Up to two per cent of people over 60 contract Parkinson's. The disease causes severe motor symptoms, as it destroys the nerve cells in the brain's motor areas. The exact cause of the disease is not known, but during the past 15 years research has focused on a protein called alpha-synuclein, which has several functions in the brain areas that regulate motor functions.

This protein is prone to mis-folded forms, which can clump together as aggregates. In Parkinson's disease, aggregated alpha-synuclein proteins accumulate within nerve cells, damaging them. They can also propagate from one cell to the next and spread the impairment of nerve cells in the brain.

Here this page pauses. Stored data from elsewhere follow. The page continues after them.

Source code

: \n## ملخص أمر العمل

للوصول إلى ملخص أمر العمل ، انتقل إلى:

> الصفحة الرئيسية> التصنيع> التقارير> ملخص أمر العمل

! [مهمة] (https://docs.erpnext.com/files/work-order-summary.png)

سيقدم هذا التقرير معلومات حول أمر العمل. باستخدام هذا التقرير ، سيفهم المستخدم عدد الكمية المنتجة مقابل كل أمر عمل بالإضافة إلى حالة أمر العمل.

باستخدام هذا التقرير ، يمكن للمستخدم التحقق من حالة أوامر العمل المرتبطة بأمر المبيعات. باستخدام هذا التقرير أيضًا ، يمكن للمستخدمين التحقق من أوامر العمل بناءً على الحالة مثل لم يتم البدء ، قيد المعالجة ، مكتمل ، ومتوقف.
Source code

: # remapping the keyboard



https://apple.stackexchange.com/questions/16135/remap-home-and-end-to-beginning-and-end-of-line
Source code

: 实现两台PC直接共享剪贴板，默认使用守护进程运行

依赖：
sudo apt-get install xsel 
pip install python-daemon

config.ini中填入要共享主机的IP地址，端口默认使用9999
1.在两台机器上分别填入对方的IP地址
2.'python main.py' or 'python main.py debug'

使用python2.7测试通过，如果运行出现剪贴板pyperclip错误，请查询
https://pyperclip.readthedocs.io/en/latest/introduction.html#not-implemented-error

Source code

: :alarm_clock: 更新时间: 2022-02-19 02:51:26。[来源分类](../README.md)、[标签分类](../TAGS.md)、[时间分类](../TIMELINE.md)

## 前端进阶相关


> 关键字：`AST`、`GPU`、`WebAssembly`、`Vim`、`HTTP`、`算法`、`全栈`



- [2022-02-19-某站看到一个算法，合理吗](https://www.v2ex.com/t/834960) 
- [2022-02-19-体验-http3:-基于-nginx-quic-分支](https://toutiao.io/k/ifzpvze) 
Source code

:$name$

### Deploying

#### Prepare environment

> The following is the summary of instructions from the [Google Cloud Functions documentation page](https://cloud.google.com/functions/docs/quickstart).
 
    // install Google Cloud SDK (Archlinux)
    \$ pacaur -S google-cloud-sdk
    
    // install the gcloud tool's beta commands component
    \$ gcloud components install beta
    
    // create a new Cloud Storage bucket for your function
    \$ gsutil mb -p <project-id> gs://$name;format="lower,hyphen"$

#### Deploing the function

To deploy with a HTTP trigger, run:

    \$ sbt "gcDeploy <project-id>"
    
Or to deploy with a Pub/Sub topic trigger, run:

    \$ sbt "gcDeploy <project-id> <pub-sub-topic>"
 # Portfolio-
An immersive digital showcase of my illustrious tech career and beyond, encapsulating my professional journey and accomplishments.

Researchers had previously known that the PREP enzyme, which occurs naturally in the body, can increase the formation of such harmful alpha-synuclein aggregates in the brain. Now researchers wanted to determine the connection that the enzyme and protein have to the symptoms of Parkinson's disease by blocking PREP in the brain.

In the study, Myöhänen's group set up a mouse model for Parkinson's disease, in which the brain's motor areas were made to produce large amounts of alpha-synuclein. This led to the accumulation of mis-folded proteins in the brains of the mice as expected, resulting in the associated motor symptoms.

PREP block­ers re­store mo­tor skills

The researchers began treatment with a PREP blocker only when the mice began manifesting clear motor symptoms. The situation would be similar in a human case of Parkinson's which is typically diagnosed only once the symptoms have appeared. Researchers were astounded by the rapid results.

"After as little as two weeks of treatment, the motor symptoms in the mice had practically disappeared. And they did not reappear until after the experiment was over," explains Myöhänen.

A detailed analysis established that the PREP blocker treatment had stopped the motor areas from becoming further damaged and had cleared the brain of nearly all accumulations of alpha-synuclein.

"We have a long way to go from animal models to human trials, but these results are extremely encouraging in terms of future drug development," says Myöhänen.